» **How to complete this task**:
Instruction for the data below: set down exactly the lines from the line with "left shoulder: (230, 369)" to the line with "right front paw: (1126, 806)", inclusive, and no others.

» **Records for this task**:
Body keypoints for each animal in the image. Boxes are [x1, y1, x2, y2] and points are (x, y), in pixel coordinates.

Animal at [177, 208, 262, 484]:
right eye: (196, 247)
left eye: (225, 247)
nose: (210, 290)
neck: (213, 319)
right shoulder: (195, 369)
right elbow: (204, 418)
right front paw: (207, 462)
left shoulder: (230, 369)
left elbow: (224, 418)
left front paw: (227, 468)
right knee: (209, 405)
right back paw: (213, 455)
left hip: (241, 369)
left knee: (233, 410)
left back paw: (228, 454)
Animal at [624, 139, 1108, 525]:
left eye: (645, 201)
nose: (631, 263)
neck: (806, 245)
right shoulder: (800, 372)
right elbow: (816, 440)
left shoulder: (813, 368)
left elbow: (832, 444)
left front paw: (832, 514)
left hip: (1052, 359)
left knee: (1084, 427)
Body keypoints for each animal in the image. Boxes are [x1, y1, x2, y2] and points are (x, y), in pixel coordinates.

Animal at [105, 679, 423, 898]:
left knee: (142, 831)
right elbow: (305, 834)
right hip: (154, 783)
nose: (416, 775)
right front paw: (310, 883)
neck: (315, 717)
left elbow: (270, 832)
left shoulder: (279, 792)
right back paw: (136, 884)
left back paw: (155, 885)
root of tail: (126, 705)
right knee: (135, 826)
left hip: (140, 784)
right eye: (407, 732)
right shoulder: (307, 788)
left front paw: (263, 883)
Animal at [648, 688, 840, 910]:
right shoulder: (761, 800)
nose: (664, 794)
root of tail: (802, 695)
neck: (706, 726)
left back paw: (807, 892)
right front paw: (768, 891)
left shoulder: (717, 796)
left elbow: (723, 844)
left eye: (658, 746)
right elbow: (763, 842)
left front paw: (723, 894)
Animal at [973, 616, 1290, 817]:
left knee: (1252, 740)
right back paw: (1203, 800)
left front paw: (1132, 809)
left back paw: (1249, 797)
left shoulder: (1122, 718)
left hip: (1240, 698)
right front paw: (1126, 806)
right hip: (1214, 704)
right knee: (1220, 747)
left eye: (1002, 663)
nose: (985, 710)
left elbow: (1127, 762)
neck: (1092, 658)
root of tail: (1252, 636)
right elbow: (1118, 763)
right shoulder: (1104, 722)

» **Exercise answer**:
left shoulder: (230, 369)
left elbow: (224, 418)
left front paw: (227, 468)
right knee: (209, 405)
right back paw: (213, 455)
left hip: (241, 369)
left knee: (233, 410)
left back paw: (228, 454)
Animal at [624, 139, 1108, 525]:
left eye: (645, 201)
nose: (631, 263)
neck: (806, 245)
right shoulder: (800, 372)
right elbow: (816, 440)
left shoulder: (813, 368)
left elbow: (832, 444)
left front paw: (832, 514)
left hip: (1052, 359)
left knee: (1084, 427)
Body keypoints for each animal in the image. Boxes are [x1, y1, x2, y2] and points are (x, y), in pixel coordinates.

Animal at [105, 679, 423, 898]:
left knee: (142, 831)
right elbow: (305, 834)
right hip: (154, 783)
nose: (416, 775)
right front paw: (310, 883)
neck: (315, 717)
left elbow: (270, 832)
left shoulder: (279, 792)
right back paw: (136, 884)
left back paw: (155, 885)
root of tail: (126, 705)
right knee: (135, 826)
left hip: (140, 784)
right eye: (407, 732)
right shoulder: (307, 788)
left front paw: (263, 883)
Animal at [648, 688, 840, 910]:
right shoulder: (761, 800)
nose: (664, 794)
root of tail: (802, 695)
neck: (706, 726)
left back paw: (807, 892)
right front paw: (768, 891)
left shoulder: (717, 796)
left elbow: (723, 844)
left eye: (658, 746)
right elbow: (763, 842)
left front paw: (723, 894)
Animal at [973, 616, 1290, 817]:
left knee: (1252, 740)
right back paw: (1203, 800)
left front paw: (1132, 809)
left back paw: (1249, 797)
left shoulder: (1122, 718)
left hip: (1240, 698)
right front paw: (1126, 806)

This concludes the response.